ИУДА[52] ИУДА, НОВЫЙ СИМВОЛ
ИУДА[52]
ИУДА, НОВЫЙ СИМВОЛ
I. ОБАЯНИЕ ДОСТОЕВСКОГО
Леонид Андреев принадлежит к поколению, воспитанному на Достоевском. Не на том Достоевском, которого когда-то ссылали в Сибирь, а потом держал в кабале Катков[53] и на которого можно было сердиться за «Бесов» или «Дневник писателя», — а на другом, отошедшем ввысь и давно уже лучезарном поэте нашей совести.
Русский писатель, если только тянет его к себе бездна души, не может более уйти от обаяния карамазовщины, как некуда в пустом доме уйти мне от лунного лика и от своей черной тени, зараз и жуткой и комичной.
Описания у Леонида Андреева почти всегда кажутся экзотическими. Это зависит от его манеры писать и своеобразного отношения к жизни: природы.
Сцена тоже избаловала его своими эффектами. Но в сущности новому Иуде нечего делать ни с Иудеей, ни с Галилеей. Стоит пробежать несколько страниц из Юшкевича, чтобы почувствовать, что герой новой повести никогда не читал и Великой книги.[54] Эта одинокая душа не знала вчерашнего дня, и если за нею были века, то они ушли целиком лишь на то, что жалобно стонущий ветер гонял ее по степям, как перекати-поле.
Тоска и стихийность Иуды слишком понятны и близки нам, чтобы искать их на Мертвом море, а силу для жизни он черпал не из обетования, а лишь из своей, т. е. нашей же, бог весть откуда налетевшей мечты, уродливо повлекшей за собою у Иуды предательство.
Я говорю, конечно, лишь о концепции Леонида Андреева, а не о библейском или историческом лице, о котором не стоит и рассуждать по поводу измышлений художника.
Но преступник, в котором слились мечтатель и мученик, поруганная и изуродованная жизнью любовь, с которой даже смерть не может снять личину ненависти; месть и предательство, которые неотступно молят о чуде и ненасытимо жаждут собственного посрамления, это ли не тот я, которого когда-то учил нас видеть и прощать в других Достоевский?
По природе своего таланта Леонид Андреев лишь изображает то, что Достоевский рассказывал, и внутренний человек заменен у него подобным ему, но внешним; но тем значительнее выходит в повести портрет Иуды:
Одна сторона его [лица] с черным, остро высматривающим глазом, была живая, подвижная, охотно собиравшаяся в многочисленные кривые морщинки. На Другой же не было морщин, и была она мертвенно-гладкая, плоская и застывшая; и хотя по величине она равнялась первой, но казалась огромной от широко открытого слепого глаза. Покрытый белесой мутью, не смыкающийся ни ночью ни днем, он одинаково встречал и свет и тьму; но оттого ли, что рядом с ним был живой и хитрый товарищ, не верилось в его полную слепоту.

(ВАША ЗАДАЧА)
К какому поколению, согласно очерку об Иуде Леонида Андреева, принадлежит сам Андреев?

(МАТЕРИАЛ)
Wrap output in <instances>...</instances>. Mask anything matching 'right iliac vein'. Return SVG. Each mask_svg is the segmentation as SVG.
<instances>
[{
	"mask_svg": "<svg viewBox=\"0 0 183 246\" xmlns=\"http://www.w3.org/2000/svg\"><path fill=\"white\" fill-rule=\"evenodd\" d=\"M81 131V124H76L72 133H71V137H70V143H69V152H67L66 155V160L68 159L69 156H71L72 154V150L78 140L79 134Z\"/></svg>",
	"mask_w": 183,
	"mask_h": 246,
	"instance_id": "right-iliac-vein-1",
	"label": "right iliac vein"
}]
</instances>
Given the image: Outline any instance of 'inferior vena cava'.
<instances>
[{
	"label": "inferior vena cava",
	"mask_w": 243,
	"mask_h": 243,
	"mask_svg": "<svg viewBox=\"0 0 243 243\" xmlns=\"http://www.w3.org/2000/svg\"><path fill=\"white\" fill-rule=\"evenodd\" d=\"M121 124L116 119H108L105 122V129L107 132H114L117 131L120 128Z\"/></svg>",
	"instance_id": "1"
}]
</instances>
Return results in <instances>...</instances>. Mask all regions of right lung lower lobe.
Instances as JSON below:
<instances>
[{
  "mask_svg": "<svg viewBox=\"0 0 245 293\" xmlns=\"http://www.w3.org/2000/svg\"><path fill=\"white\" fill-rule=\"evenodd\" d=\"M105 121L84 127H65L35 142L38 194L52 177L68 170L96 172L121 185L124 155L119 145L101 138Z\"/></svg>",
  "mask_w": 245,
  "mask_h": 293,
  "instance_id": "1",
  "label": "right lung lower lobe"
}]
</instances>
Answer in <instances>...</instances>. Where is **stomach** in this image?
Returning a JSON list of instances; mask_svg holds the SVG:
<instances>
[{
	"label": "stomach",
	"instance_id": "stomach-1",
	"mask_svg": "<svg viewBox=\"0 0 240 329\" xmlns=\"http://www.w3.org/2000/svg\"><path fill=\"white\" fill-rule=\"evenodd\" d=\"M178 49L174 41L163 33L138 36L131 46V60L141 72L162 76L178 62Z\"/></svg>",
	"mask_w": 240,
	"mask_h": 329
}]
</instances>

(ВЕРНЫЙ РЕЗУЛЬТАТ)
К поколению, воспитанному на Достоевском.